In previous studies of transition metal alkyls the 2:1 molar aggregate of n ‐butyllithium and zirconium(IV) salts has been found to react both with benzylic hydrocarbons and aromatic carbonyl derivatives in diverse and useful ways. In the present study the reactions of the aggregates, 2 n BuLi · ZrE 4 (E = Cl, OEt), with benzaldehyde have involved carbometallation, hydrometallation and reductive dimerization (paths 1–3) in THF and were selectively achievable by temperature control alone.
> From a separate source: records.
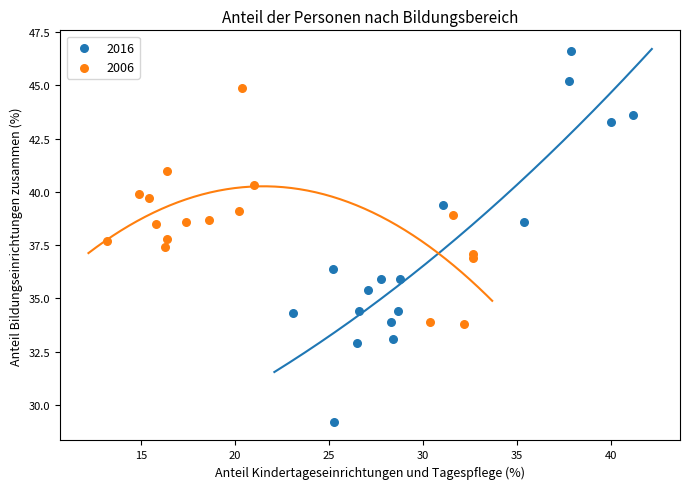

Which series has the widest spread of Y values?

2016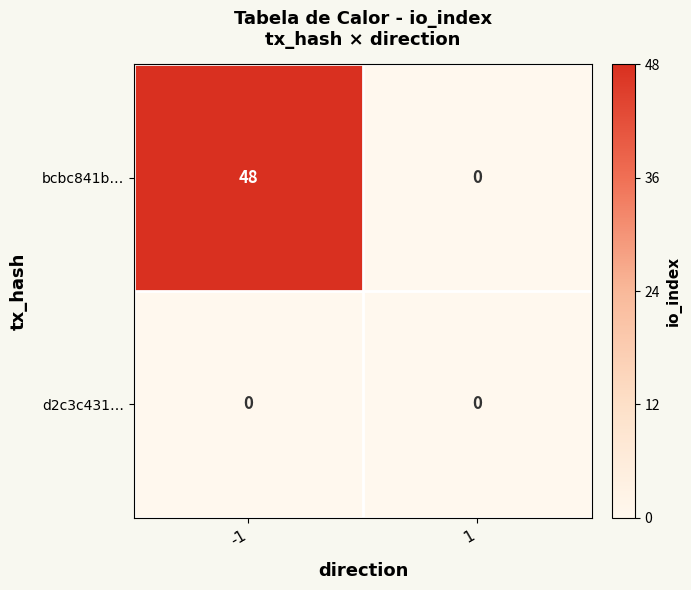

The value of d2c3c431… at 1 is 0. True or false?

True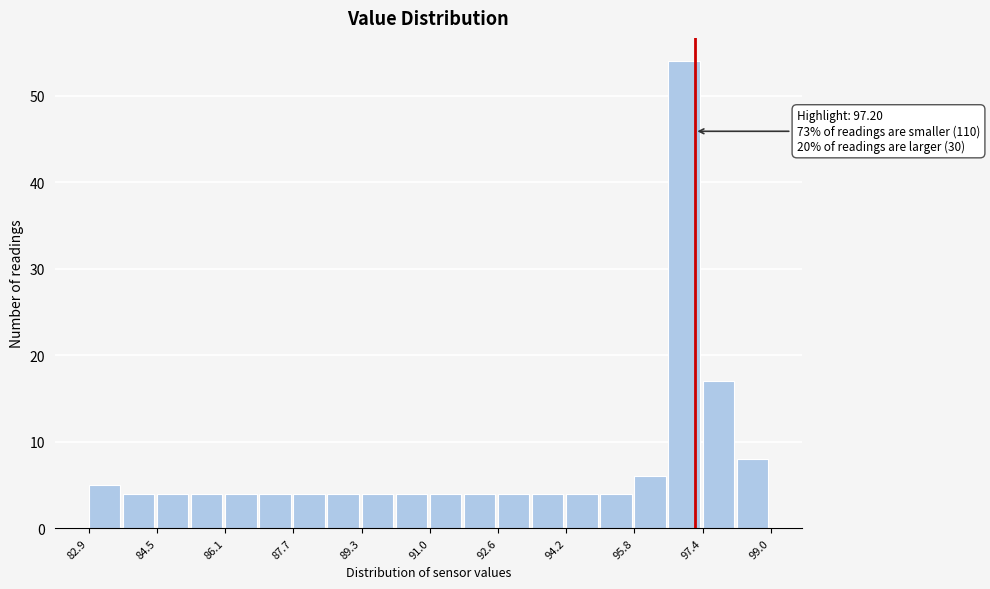

Over which range of the x-axis is the bar tallest?

96.6 to 97.4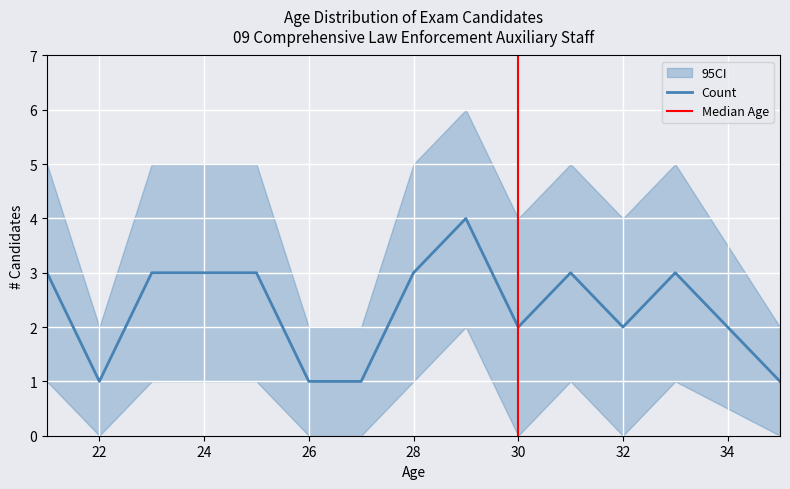

What is the maximum value for Count?

4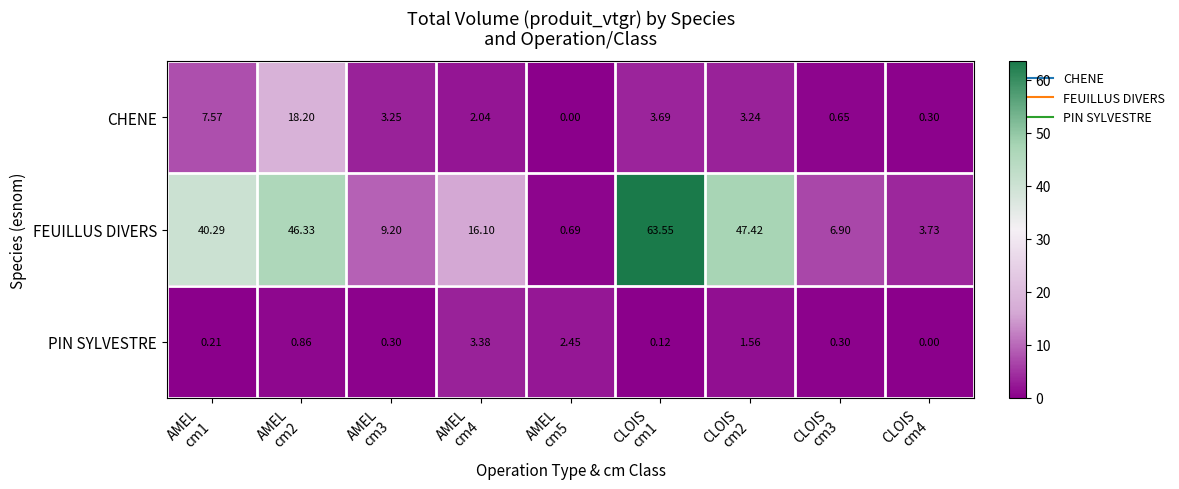

At CLOIS
cm3, list the series in order from smallest to largest.

PIN SYLVESTRE, CHENE, FEUILLUS DIVERS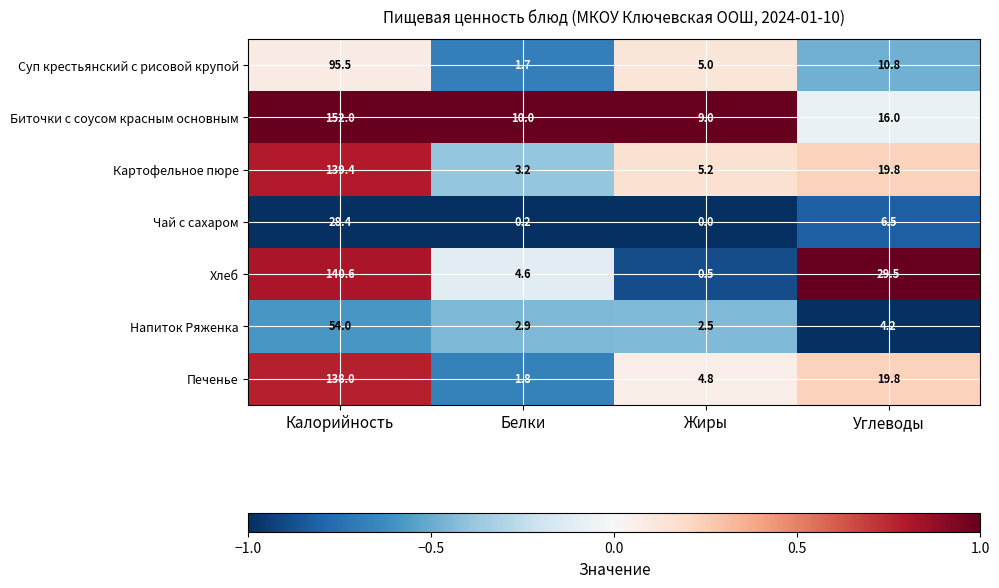

List the series in order of their peak value, highest first.

Биточки с соусом красным основным, Хлеб, Картофельное пюре, Печенье, Суп крестьянский с рисовой крупой, Напиток Ряженка, Чай с сахаром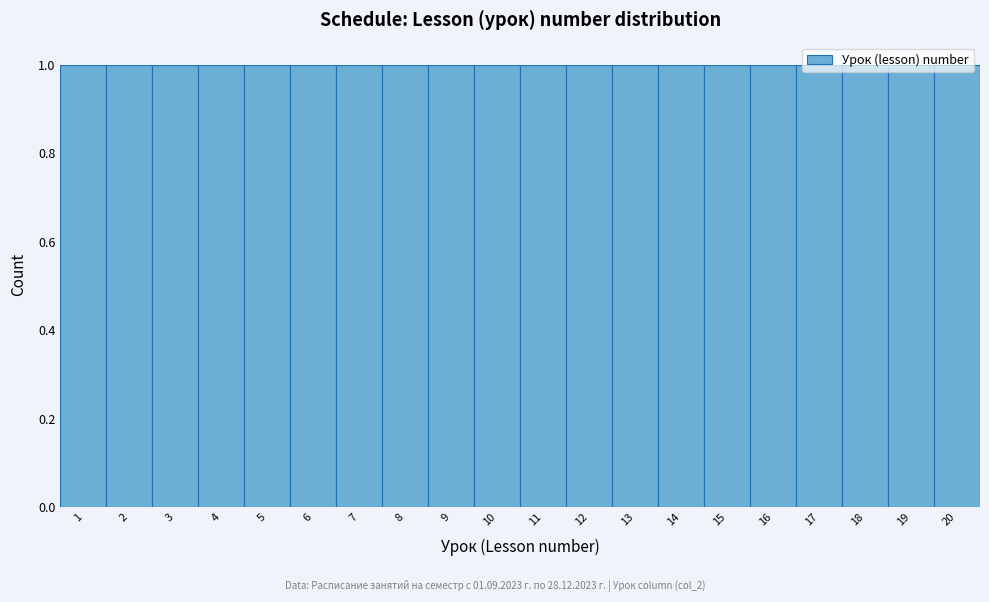

Reading left to right, transcribe this chart: for each bar, give the range it covers on the x-axis and its height. The values are not printed on the chart, so give them approximately, as read against the axis.

0.5 to 1.5: 1
1.5 to 2.5: 1
2.5 to 3.5: 1
3.5 to 4.5: 1
4.5 to 5.5: 1
5.5 to 6.5: 1
6.5 to 7.5: 1
7.5 to 8.5: 1
8.5 to 9.5: 1
9.5 to 10.5: 1
10.5 to 11.5: 1
11.5 to 12.5: 1
12.5 to 13.5: 1
13.5 to 14.5: 1
14.5 to 15.5: 1
15.5 to 16.5: 1
16.5 to 17.5: 1
17.5 to 18.5: 1
18.5 to 19.5: 1
19.5 to 20.5: 1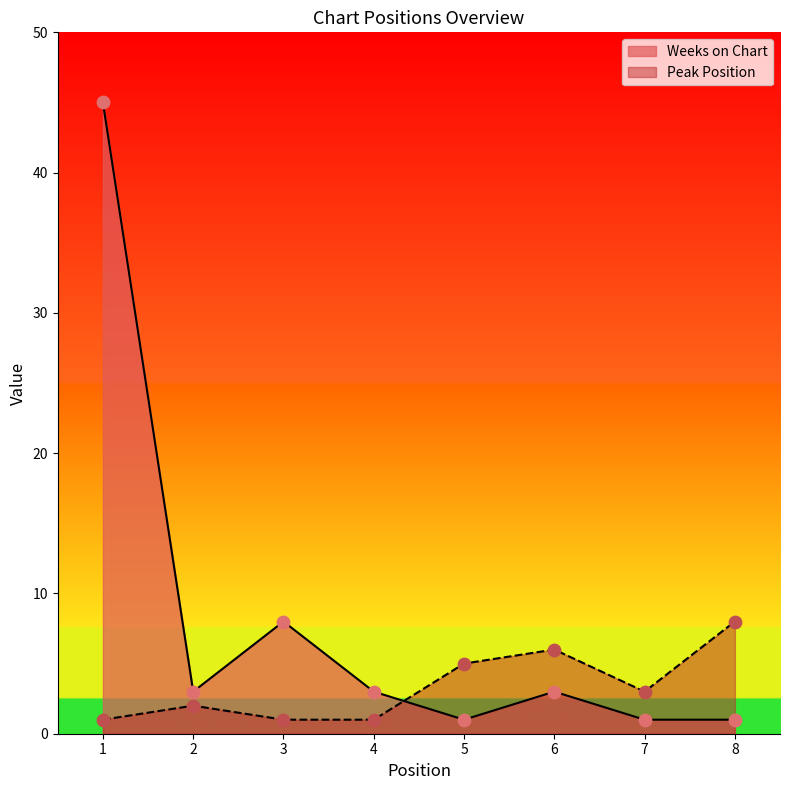

Which series contains the lowest Y value?

Peak Position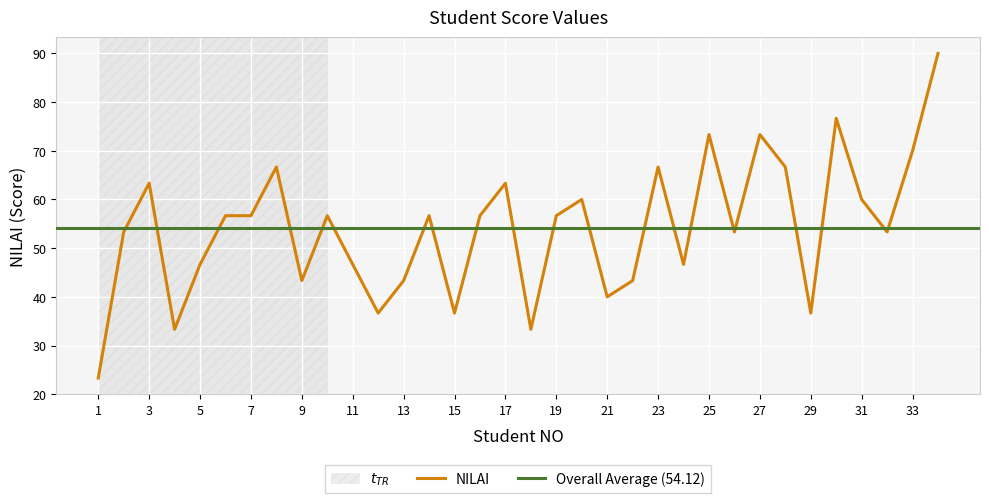

Where does the data first go above 56?

3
First, at –78 °C benzaldehyde underwent carbolithiation to give upon hydrolysis 1‐phenyl‐1‐pentanol. However, short‐term reaction times and prompt D 2 O quenching revealed that with Zr(OEt) 4 both benzaldehyde and 1‐phenyl‐1‐pentanol were deuteriated, consistent with the presence of a phenyl(lithioxy)carbene intermediate. The observed dimerization of benzaldehyde to benzyl benzoate by lithium 2,2,6,6‐tetramethylpiperidide is also consistent with such a phenyl(lithioxy)carbene intermediate. Second, at 25 °C the 2 n BuLi · ZrE 4 aggregate reduced benzaldehyde exclusively to benzyl alcohol, which observation is consistent with the formation of the hydrozirconating agent, H 2 ZrE 2 . Third, heating the aggregate at reflux and subsequent reaction with benzaldehyde produced solely the reduced dimer, 1,2‐diphenyl‐1,2‐ethanediol with high stereoselectivity: E = Cl, rac / meso of 93:7 and E = OEt, rac / meso of 100:0. The proposed mechanism involves the formation of ZrE 2 , the epizirconation of benzaldehyde and the insertion of the second benzaldehyde into the zirconaoxacyclopropane under steric control. Finally, the high selectivity in hydrozirconation and reductive dimerization shown by 2 n BuLi · ZrE 4 appears at this time to be superior to that attainable with analogous titanium or hafnium aggregates.